Roosevelt’s plan was soundly defeated on the floor of the Democrat-dominated Senate, and no president or political party since has had the temerity to resuscitate the ghost of court-packing. The Supreme Court has thus sat comfortably at nine members—eight associate justices and one chief justice—since the passage of the Judiciary Act of 1869. But all that history will now be thrown out the window if the radical and shameless wing of an increasingly radical and shameless Democratic Party gets its way.
 
During the Democratic presidential primary, Biden hedged on endorsing court-packing. During the general election, he also dithered on the question of whether he supports the once-fringe idea, instead enduring many awkward interviews where he attempted to assuage curious interlocutors by telling them they’d find out his real thoughts on court-packing only after the election. Not exactly the hallmark of a principled and confident statesman, that.
 
Last week, Biden signed an executive order establishing a Presidential Commission on the Supreme Court of the United States, which will produce a report analyzing, most provocatively, “the membership and size of the Court.” The very establishment of the commission, regardless of its ultimate report, necessarily makes this the closest a president has come to court-packing since 1937. Even more egregious, earlier this week, Senator Ed Markey (D-MA) and Representative Jerrold Nadler (D-NY) introduced a bill, the Judiciary Act of 2021, to add four seats and thus establish a 13-justice Supreme Court.

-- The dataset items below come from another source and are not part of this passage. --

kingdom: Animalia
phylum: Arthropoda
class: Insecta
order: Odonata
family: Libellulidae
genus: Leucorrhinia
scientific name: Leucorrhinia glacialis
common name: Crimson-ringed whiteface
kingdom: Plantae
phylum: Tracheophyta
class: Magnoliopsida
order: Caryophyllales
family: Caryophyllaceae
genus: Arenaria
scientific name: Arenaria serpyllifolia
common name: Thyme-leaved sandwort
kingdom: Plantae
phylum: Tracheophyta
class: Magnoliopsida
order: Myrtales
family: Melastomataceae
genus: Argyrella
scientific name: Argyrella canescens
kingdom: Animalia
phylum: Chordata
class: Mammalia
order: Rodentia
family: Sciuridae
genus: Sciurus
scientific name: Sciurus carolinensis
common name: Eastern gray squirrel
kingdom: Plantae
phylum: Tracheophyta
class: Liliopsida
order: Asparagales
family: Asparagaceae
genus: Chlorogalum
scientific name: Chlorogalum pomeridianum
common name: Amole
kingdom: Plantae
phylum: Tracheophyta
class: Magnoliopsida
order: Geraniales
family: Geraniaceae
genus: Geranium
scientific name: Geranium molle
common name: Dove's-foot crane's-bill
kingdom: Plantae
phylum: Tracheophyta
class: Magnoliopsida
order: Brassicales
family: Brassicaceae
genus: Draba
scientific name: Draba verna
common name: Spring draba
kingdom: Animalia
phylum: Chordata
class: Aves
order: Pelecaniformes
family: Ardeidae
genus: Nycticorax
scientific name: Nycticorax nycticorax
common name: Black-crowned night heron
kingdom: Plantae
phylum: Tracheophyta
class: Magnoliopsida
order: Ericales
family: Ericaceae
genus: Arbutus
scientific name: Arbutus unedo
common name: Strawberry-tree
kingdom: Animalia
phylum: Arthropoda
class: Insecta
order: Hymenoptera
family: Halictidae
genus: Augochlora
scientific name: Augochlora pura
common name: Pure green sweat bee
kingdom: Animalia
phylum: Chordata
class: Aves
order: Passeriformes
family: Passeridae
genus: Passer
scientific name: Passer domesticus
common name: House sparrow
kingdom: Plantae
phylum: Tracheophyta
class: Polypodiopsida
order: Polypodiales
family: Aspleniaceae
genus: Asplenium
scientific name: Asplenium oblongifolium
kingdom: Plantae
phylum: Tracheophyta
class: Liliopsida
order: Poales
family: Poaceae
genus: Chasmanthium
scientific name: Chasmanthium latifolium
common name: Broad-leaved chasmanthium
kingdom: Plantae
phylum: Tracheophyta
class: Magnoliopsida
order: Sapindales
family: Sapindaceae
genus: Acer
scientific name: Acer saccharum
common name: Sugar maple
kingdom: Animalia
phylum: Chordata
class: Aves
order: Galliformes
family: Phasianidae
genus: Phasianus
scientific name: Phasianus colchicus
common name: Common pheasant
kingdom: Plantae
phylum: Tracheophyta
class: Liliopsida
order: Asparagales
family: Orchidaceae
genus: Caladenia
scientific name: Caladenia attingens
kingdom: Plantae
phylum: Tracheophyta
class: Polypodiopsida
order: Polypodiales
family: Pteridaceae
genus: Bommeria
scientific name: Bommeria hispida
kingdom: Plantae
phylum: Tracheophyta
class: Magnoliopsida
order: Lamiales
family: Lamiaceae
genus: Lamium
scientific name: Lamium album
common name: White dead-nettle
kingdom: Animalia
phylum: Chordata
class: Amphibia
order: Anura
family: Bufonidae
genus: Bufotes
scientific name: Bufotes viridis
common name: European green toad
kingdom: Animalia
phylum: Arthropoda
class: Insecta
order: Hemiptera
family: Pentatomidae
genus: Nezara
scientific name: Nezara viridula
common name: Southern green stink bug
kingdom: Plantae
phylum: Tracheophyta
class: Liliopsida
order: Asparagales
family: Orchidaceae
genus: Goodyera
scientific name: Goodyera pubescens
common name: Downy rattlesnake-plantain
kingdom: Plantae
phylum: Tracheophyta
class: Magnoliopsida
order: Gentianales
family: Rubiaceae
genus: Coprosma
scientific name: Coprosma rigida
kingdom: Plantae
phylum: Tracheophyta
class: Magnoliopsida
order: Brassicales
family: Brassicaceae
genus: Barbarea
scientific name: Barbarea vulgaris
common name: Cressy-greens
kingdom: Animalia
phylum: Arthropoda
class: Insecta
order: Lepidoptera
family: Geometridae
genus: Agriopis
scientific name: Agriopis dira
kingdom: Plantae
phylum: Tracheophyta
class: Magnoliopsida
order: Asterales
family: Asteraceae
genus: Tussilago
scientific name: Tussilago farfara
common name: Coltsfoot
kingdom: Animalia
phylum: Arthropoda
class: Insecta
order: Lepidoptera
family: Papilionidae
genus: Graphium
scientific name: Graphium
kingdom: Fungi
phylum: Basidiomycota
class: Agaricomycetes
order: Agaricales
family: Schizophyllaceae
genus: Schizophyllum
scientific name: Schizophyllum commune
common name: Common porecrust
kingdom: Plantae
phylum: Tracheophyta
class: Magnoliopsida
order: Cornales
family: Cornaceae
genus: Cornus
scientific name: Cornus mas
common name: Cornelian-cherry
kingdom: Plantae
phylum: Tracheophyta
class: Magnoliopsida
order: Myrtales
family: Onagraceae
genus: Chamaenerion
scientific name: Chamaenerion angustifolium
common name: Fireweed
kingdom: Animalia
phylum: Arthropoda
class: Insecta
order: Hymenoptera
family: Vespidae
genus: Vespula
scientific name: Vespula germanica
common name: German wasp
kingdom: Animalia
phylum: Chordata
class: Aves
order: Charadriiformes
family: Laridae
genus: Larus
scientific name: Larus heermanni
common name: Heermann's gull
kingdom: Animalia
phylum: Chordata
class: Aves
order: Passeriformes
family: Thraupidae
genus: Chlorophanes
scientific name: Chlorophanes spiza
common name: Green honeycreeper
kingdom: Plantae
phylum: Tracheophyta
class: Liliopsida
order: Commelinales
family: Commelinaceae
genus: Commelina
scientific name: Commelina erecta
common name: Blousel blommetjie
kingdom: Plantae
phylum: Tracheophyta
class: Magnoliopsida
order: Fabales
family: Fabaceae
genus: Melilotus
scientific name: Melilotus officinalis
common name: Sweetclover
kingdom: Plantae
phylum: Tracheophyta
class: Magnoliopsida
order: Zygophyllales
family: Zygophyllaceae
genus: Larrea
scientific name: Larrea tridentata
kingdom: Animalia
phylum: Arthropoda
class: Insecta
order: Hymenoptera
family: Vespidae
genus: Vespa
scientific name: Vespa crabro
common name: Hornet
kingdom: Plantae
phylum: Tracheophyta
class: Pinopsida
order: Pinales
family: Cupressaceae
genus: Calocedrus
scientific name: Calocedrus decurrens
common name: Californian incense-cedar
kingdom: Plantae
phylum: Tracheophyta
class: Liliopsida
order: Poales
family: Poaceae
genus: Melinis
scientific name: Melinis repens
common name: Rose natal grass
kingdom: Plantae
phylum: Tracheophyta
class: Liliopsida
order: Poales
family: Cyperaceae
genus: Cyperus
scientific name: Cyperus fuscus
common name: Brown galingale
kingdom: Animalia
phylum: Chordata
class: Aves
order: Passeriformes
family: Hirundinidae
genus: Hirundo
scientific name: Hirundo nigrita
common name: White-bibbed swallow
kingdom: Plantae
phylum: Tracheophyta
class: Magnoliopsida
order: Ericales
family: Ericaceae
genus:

In Nadler’s dystopian Newspeak, such a bill amounts not to “packing” the Court, but to “unpacking” it. Alas, we have come a long way since the scathing Senate Judiciary Committee report of 1937.
 


In a 50-50 Senate that includes Senator Joe Manchin (D-WV), and still (as of now) retains the legislative filibuster, the Judiciary Act of 2021 is unlikely to advance very far. Indeed, for what little it may be worth, House Speaker Nancy Pelosi (D-CA) has already said she has “no intention to bring” the bill to the House floor. But the Democrats’ move on court-packing is still important for at least two reasons.
 
First, it provides the clearest structural evidence yet for the transparently political approach the Left takes to the judiciary. This has already been obvious for decades, as a jurisprudential matter; what is “living constitutionalism” if not the thinnest veneer imaginable for jurists to bestow legal legitimacy to favored progressive policy outcomes? The Right would be mistaken to respond to the present moment with trite appeals to a purportedly neutral legal proceduralism—far better to argue for a more morally informed and substantively cogent jurisprudence, such as what I call “common good originalism.”
 
Second, the current bluster can be seen as a power play to cow into submission those weak-kneed Republican-appointed justices, such as Chief Justice John Roberts, who profess above all else a concern for the Court’s ostensible “institutional integrity.”